[[ Exercise input open ]]

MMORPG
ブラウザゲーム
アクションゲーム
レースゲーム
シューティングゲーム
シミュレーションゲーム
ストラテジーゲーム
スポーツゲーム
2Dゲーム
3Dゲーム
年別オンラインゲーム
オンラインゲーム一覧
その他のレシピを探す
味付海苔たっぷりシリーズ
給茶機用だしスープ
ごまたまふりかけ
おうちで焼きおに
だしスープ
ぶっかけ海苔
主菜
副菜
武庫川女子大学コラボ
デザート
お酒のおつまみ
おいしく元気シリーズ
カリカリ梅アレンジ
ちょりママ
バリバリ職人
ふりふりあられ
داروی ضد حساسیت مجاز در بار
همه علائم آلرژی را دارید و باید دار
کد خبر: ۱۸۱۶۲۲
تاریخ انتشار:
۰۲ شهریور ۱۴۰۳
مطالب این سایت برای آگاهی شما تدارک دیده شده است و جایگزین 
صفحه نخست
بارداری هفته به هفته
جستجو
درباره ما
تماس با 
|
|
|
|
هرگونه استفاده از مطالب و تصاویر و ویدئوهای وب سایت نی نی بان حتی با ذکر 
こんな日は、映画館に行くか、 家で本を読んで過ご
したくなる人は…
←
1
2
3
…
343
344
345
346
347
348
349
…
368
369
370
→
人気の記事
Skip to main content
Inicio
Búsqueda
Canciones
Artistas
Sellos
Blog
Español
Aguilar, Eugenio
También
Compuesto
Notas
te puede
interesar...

[[ Exercise input closed ]]

## Brief
Return every entry verbatim.

## Exercise answer
MMORPG
ブラウザゲーム
アクションゲーム
レースゲーム
シューティングゲーム
シミュレーションゲーム
ストラテジーゲーム
スポーツゲーム
2Dゲーム
3Dゲーム
年別オンラインゲーム
オンラインゲーム一覧
その他のレシピを探す
味付海苔たっぷりシリーズ
給茶機用だしスープ
ごまたまふりかけ
おうちで焼きおに
だしスープ
ぶっかけ海苔
主菜
副菜
武庫川女子大学コラボ
デザート
お酒のおつまみ
おいしく元気シリーズ
カリカリ梅アレンジ
ちょりママ
バリバリ職人
ふりふりあられ
داروی ضد حساسیت مجاز در بار
همه علائم آلرژی را دارید و باید دار
کد خبر: ۱۸۱۶۲۲
تاریخ انتشار:
۰۲ شهریور ۱۴۰۳
مطالب این سایت برای آگاهی شما تدارک دیده شده است و جایگزین 
صفحه نخست
بارداری هفته به هفته
جستجو
درباره ما
تماس با 
|
|
|
|
هرگونه استفاده از مطالب و تصاویر و ویدئوهای وب سایت نی نی بان حتی با ذکر 
こんな日は、映画館に行くか、 家で本を読んで過ご
したくなる人は…
←
1
2
3
…
343
344
345
346
347
348
349
…
368
369
370
→
人気の記事
Skip to main content
Inicio
Búsqueda
Canciones
Artistas
Sellos
Blog
Español
Aguilar, Eugenio
También
Compuesto
Notas
te puede
interesar...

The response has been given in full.